[START PASSAGE TO READ]
Mastering Rate Limiting


What is Rate Limiting?
Rate limiting is a technique used to control the number of requests a client can make to a server within a specific time period. Think of it as a “speed limit” for APIs and web services — it prevents excessive or abusive use that could degrade performance or crash systems.
For example, an API might allow 100 requests per minute per user. If a client exceeds that threshold, the server can delay, reject, or throttle further requests until the time window resets.
Rate limiting is essential for:
Preventing abuse such as DDoS attacks or brute-force login attempts.
Maintaining fair usage across all clients.
Protecting infrastructure from sudden traffic spikes.
Without rate limiting, even a single misbehaving client could overwhelm a system and disrupt service for everyone else. It’s a foundational safeguard in modern backend and API design.
Types of Rate Limiting Algorithms
Rate limiting can be implemented using different algorithms, each with its own strengths, weaknesses, and best-fit scenarios. Here are the most common ones:
Fixed Window Counter
Requests are counted in a fixed time window (e.g., 1 minute).
Once the limit is reached, all additional requests in that window are blocked until the next window starts.
Pros: Simple to implement.
Cons: Can cause traffic bursts at window boundaries.
Sliding Window Log
Maintains a timestamp log of each request and removes timestamps older than the defined time window.
Checks if the number of requests in the log exceeds the limit.
Pros: More accurate and smoother than a fixed window.
Cons: Higher memory usage for storing timestamps.
Sliding Window Counter
A hybrid approach that combines fixed windows with partial counting from the previous window.
Reduces burst issues while keeping memory use low.
Pros: Efficient and balanced.
Cons: Slightly more complex to implement.
Token Bucket
Tokens are added to a “bucket” at a fixed rate. Each request consumes one token; if no tokens are available, the request is denied or delayed.
Pros: Allows short bursts while enforcing an average rate.
Cons: Needs careful configuration of bucket size and refill rate.
Leaky Bucket
Requests enter a queue (bucket) and are processed at a fixed rate, “leaking” out steadily.
Excess requests are dropped if the bucket overflows.
Pros: Smooth, predictable request flow.
Cons: Can delay burst traffic even if the system can handle it.
Token Bucket Algorithm
The Token Bucket algorithm is one of the most widely used rate limiting strategies because it offers a good balance between controlling request rates and allowing short bursts of traffic.
Here’s how it works:
Imagine a bucket that can hold a fixed number of tokens.
Tokens are added to the bucket at a constant rate (e.g., 5 tokens per second).
Each incoming request “consumes” one token.
[END PASSAGE TO READ]
[START DATASET]
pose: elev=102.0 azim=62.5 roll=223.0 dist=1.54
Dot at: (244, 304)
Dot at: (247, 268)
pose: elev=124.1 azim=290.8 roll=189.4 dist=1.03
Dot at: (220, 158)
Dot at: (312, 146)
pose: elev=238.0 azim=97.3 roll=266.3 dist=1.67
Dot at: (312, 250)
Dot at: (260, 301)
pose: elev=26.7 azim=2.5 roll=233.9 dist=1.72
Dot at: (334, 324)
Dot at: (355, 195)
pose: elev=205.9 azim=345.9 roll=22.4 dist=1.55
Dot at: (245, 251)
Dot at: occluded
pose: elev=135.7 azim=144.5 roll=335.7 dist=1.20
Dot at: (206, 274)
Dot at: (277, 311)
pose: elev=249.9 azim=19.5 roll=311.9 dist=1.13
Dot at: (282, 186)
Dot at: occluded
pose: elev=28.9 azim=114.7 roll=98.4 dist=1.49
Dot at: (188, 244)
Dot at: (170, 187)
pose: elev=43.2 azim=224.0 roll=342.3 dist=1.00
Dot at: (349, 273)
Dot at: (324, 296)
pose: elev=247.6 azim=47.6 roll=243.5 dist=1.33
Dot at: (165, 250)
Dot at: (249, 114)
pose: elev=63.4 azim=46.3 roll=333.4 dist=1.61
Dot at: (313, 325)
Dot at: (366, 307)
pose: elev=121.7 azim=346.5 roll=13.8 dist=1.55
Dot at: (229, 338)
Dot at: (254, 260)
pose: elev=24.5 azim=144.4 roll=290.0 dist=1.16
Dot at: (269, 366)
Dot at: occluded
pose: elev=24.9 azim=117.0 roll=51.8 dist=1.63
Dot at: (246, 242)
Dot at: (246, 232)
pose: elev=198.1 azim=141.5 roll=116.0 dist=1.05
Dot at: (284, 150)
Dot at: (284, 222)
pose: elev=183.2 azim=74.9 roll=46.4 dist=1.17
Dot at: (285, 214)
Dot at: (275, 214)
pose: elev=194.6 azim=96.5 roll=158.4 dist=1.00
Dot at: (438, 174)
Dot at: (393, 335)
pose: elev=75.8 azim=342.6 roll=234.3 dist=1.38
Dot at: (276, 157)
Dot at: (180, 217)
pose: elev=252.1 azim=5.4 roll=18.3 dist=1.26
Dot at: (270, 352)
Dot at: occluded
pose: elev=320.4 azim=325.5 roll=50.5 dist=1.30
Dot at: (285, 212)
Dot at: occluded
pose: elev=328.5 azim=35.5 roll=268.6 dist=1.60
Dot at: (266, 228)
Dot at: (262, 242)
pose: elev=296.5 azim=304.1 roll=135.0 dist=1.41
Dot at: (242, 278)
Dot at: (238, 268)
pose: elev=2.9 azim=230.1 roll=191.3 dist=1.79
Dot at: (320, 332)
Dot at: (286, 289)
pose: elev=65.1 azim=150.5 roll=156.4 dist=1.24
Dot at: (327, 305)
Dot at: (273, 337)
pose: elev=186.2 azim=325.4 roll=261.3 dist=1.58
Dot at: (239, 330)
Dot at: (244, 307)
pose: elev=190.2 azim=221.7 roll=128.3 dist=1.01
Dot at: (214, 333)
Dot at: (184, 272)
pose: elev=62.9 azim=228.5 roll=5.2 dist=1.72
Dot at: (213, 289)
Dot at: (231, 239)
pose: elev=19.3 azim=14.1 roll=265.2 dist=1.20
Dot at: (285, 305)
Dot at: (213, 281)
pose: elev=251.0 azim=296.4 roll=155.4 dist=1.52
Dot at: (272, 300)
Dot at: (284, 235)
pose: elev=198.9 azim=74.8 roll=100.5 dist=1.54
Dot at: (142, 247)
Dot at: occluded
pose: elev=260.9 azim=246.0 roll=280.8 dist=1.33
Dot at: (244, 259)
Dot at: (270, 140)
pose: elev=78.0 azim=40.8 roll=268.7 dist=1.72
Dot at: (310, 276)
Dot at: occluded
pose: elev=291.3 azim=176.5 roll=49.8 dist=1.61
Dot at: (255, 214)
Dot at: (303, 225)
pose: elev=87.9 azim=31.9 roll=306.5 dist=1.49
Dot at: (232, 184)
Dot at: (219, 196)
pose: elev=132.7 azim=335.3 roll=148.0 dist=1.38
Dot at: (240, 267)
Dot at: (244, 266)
[END DATASET]
YOUR TASKS>
[a] Per the rate limiting text, what is the main drawback of the Sliding Window Log algorithm?
[b] Retype the stretch of the rate limiting text from "Cons: Slightly more" through "number of tokens.".

RESULTS OF THE TASKS>
[a] Higher memory usage for storing timestamps.

[b]
Cons: Slightly more complex to implement.
Token Bucket
Tokens are added to a “bucket” at a fixed rate. Each request consumes one token; if no tokens are available, the request is denied or delayed.
Pros: Allows short bursts while enforcing an average rate.
Cons: Needs careful configuration of bucket size and refill rate.
Leaky Bucket
Requests enter a queue (bucket) and are processed at a fixed rate, “leaking” out steadily.
Excess requests are dropped if the bucket overflows.
Pros: Smooth, predictable request flow.
Cons: Can delay burst traffic even if the system can handle it.
Token Bucket Algorithm
The Token Bucket algorithm is one of the most widely used rate limiting strategies because it offers a good balance between controlling request rates and allowing short bursts of traffic.
Here’s how it works:
Imagine a bucket that can hold a fixed number of tokens.